Top of Extracted material

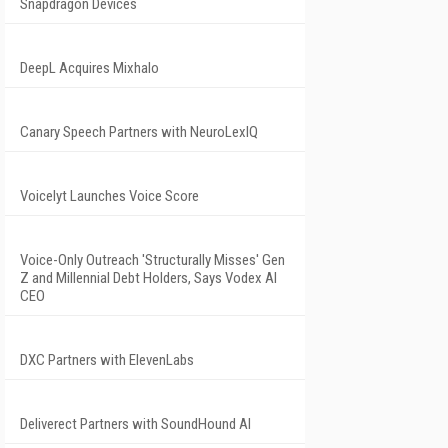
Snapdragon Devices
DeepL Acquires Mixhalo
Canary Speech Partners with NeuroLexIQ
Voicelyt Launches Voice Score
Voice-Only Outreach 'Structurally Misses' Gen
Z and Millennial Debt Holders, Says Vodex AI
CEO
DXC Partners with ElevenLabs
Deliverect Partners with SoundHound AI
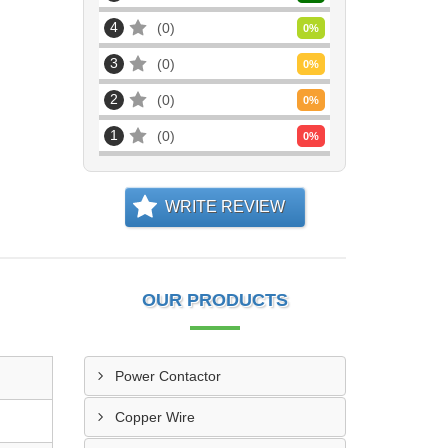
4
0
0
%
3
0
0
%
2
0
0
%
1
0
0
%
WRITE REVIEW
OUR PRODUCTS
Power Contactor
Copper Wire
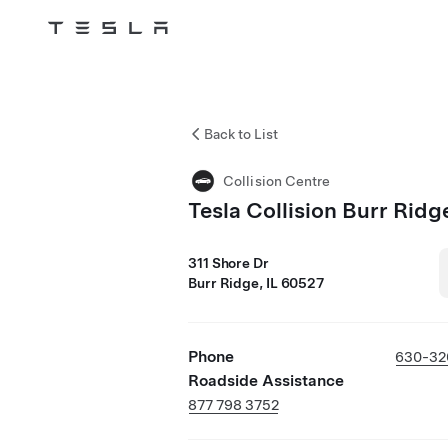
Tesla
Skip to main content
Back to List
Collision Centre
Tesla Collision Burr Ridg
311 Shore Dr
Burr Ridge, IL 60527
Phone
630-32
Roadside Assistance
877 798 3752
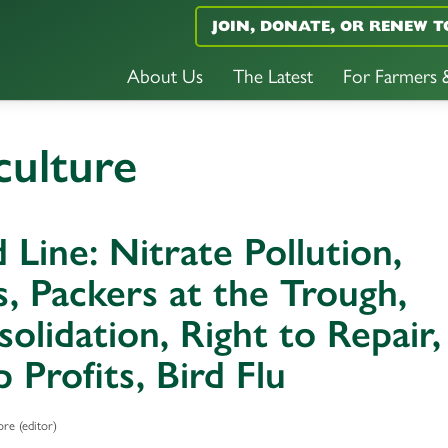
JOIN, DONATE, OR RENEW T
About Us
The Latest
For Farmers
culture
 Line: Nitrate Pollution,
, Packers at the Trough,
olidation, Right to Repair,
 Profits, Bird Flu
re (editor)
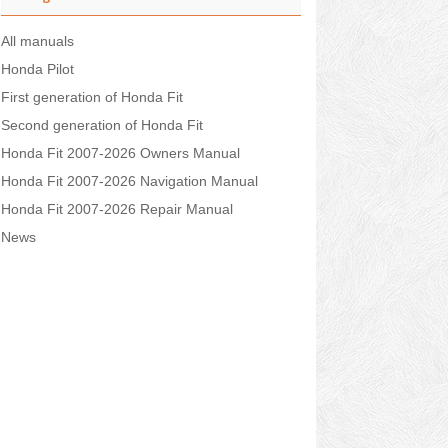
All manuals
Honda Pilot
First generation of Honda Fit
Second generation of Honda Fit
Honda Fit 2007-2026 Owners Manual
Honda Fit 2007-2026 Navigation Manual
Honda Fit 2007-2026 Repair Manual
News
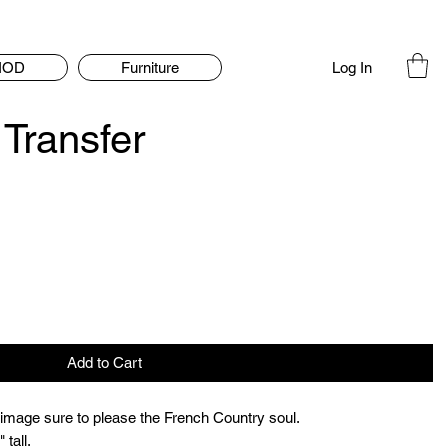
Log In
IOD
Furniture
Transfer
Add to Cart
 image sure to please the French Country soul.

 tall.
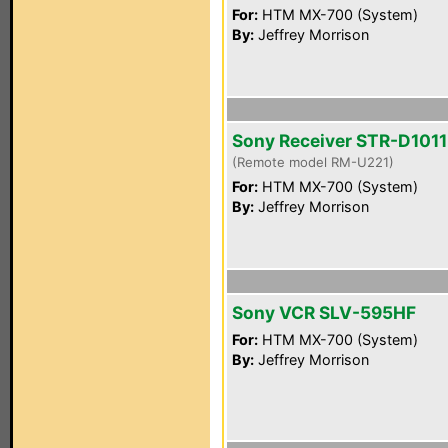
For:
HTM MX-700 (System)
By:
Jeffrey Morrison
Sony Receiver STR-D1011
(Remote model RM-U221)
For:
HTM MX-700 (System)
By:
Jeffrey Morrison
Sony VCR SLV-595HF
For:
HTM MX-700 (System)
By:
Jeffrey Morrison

Bottom of Extracted material
Top of Extracted material

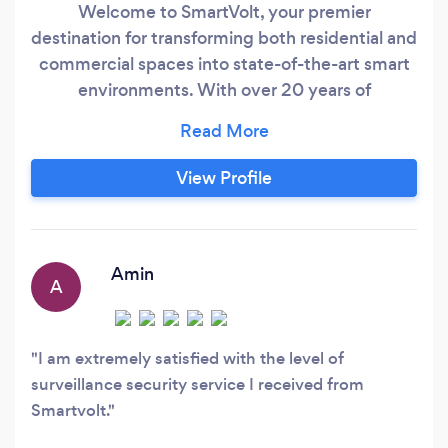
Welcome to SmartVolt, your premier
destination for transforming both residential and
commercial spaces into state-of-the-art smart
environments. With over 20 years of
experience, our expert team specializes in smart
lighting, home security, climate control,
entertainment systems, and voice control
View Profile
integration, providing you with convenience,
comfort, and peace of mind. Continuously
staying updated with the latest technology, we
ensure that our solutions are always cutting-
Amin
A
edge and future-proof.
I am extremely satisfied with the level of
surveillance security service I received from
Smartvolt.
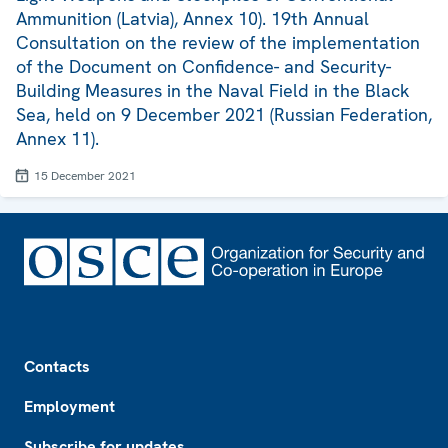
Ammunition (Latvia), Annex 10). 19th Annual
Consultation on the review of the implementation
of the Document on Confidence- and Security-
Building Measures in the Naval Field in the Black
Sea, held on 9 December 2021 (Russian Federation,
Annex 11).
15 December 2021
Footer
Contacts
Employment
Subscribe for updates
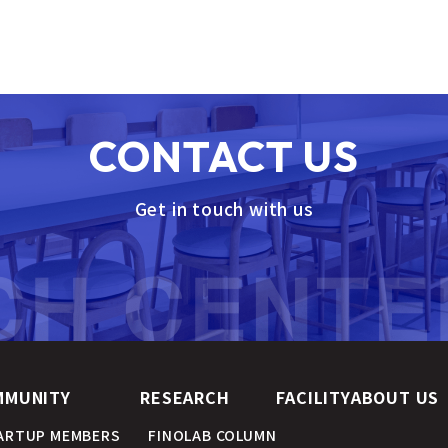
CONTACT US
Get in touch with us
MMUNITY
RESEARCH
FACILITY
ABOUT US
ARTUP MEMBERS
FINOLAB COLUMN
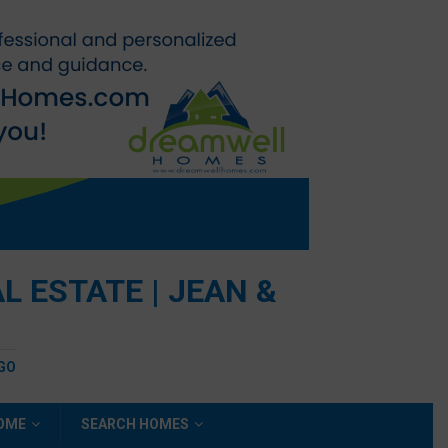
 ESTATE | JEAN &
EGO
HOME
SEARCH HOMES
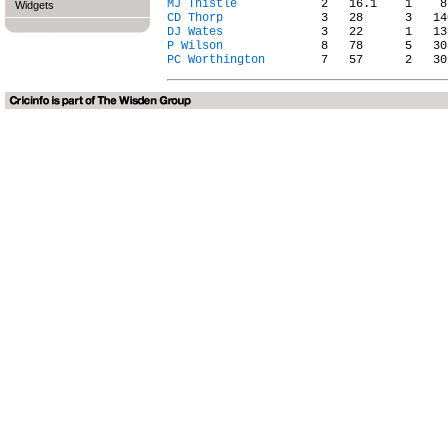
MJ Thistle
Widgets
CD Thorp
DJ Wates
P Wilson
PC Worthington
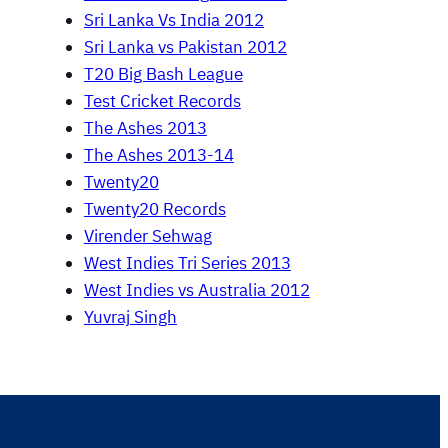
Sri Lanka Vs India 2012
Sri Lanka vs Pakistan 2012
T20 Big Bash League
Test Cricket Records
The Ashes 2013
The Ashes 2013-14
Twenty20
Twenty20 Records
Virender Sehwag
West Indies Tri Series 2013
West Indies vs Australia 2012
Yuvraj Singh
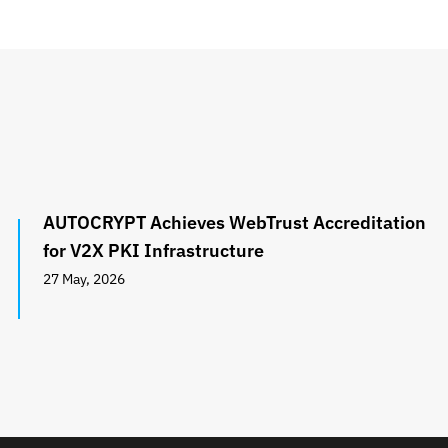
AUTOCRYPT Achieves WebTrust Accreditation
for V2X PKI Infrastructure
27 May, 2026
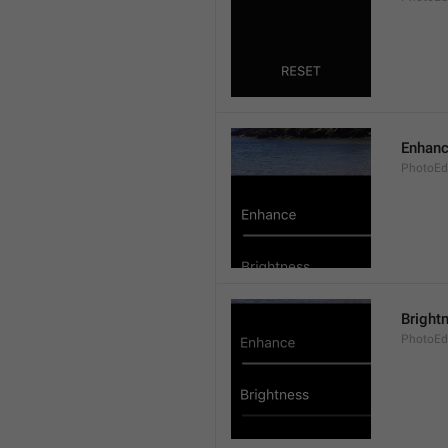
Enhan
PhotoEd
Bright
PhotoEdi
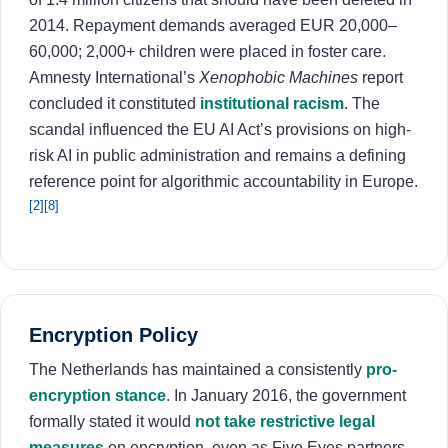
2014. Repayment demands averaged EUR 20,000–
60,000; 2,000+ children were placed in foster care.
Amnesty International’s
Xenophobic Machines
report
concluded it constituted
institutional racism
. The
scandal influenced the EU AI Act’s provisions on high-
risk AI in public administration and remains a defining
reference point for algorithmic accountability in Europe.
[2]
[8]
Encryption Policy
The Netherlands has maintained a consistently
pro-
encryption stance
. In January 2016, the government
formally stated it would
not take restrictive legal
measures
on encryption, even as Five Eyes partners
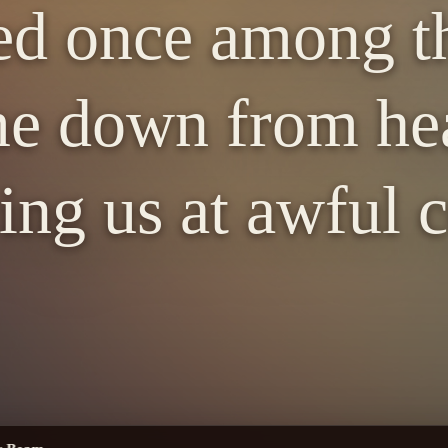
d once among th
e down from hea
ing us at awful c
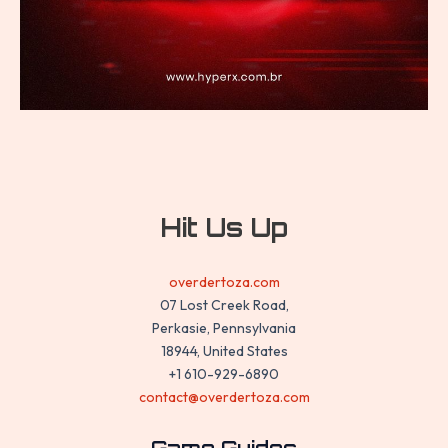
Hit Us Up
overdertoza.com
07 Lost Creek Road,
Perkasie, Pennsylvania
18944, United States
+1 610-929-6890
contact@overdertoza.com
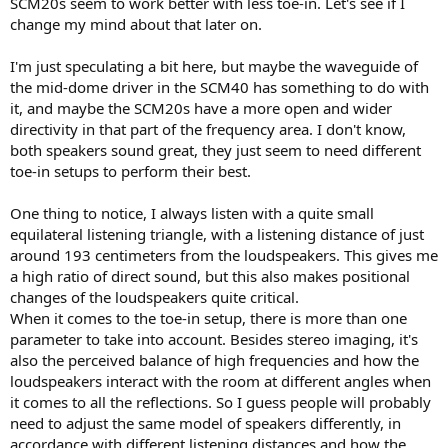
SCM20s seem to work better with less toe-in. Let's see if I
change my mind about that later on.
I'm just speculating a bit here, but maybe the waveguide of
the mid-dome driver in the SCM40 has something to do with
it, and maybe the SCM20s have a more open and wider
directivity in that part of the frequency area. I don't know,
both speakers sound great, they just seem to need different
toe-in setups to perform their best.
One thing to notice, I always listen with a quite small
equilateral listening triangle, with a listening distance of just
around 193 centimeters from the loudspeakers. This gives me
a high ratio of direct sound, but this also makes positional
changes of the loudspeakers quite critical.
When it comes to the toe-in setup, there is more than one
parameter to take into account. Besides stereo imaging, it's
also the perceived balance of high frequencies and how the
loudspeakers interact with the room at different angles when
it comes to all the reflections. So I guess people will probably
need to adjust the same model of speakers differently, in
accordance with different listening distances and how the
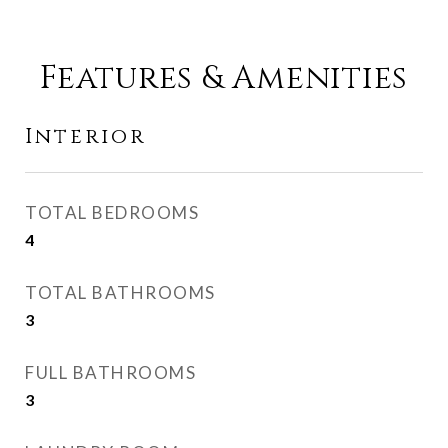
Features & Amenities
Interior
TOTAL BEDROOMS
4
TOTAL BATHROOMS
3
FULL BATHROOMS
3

Bottom of Extracted material

### Work instruction
Each line of the data that holds the word "high" should be copied.

### Solution to this task
scandal influenced the EU AI Act’s provisions on high-
a high ratio of direct sound, but this also makes positional
also the perceived balance of high frequencies and how the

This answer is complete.